**Instruction:**
Render every line of the material below as a Markdown table with the columns "No." and "Text", numbering the rows and omitting blank lines. Leave the pictures out of the answer.

[Input rows start]

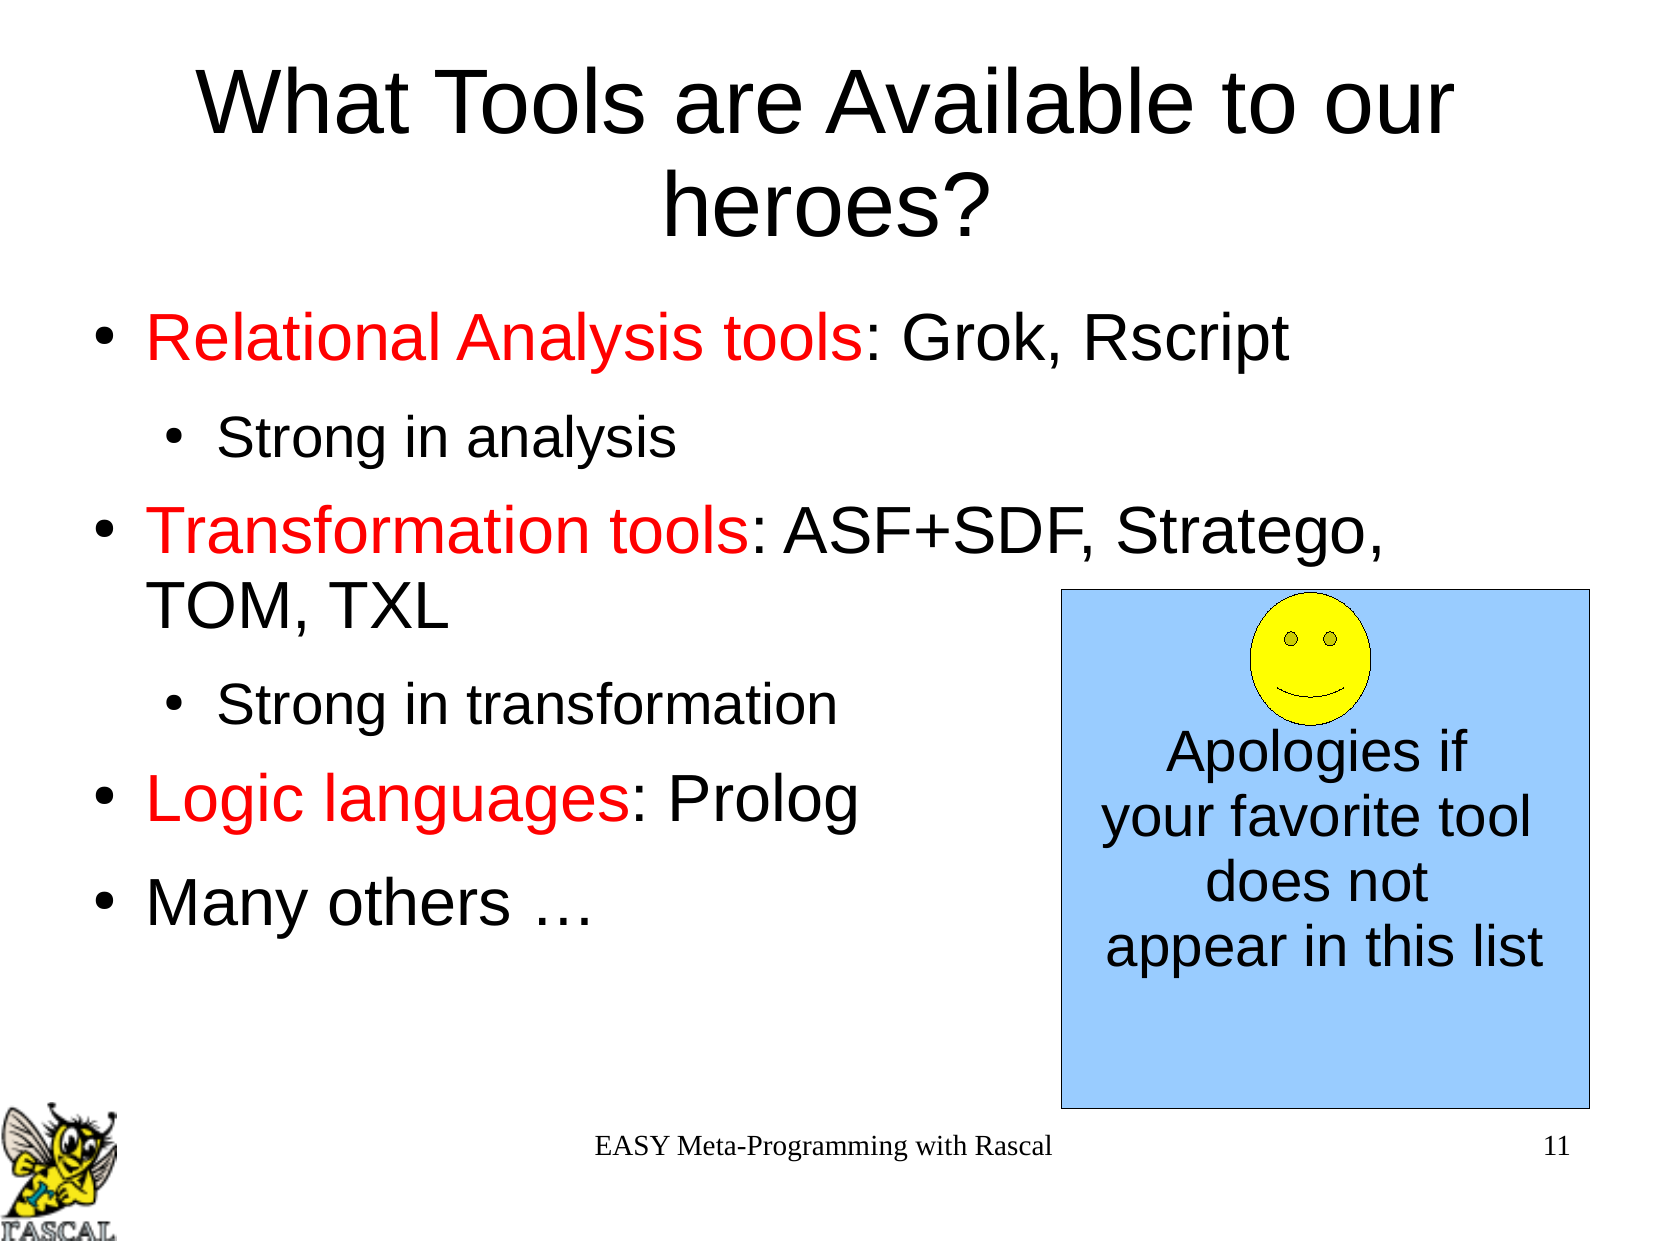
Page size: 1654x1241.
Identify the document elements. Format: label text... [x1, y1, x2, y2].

list Relational Analysis tools: Grok, Rscript Strong in analysis Transformation tools: ASF+SDF, Stratego, TOM, TXL Strong in transformation Logic languages: Prolog Many others … [75, 300, 1564, 1119]
text_box [1250, 592, 1371, 726]
picture [0, 1102, 117, 1241]
title What Tools are Available to our heroes? [82, 49, 1571, 257]
text_box Apologies if your favorite tool does not appear in this list [1061, 589, 1590, 1109]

[Input rows end]

**Result of the exercise:**
| No. | Text |
|---|---|
| 1 | Page size: 1654x1241. |
| 2 | Identify the document elements. Format: label text... [x1, y1, x2, y2]. |
| 3 | list Relational Analysis tools: Grok, Rscript Strong in analysis Transformation tools: ASF+SDF, Stratego, TOM, TXL Strong in transformation Logic languages: Prolog Many others … [75, 300, 1564, 1119] |
| 4 | text_box [1250, 592, 1371, 726] |
| 5 | picture [0, 1102, 117, 1241] |
| 6 | title What Tools are Available to our heroes? [82, 49, 1571, 257] |
| 7 | text_box Apologies if your favorite tool does not appear in this list [1061, 589, 1590, 1109] |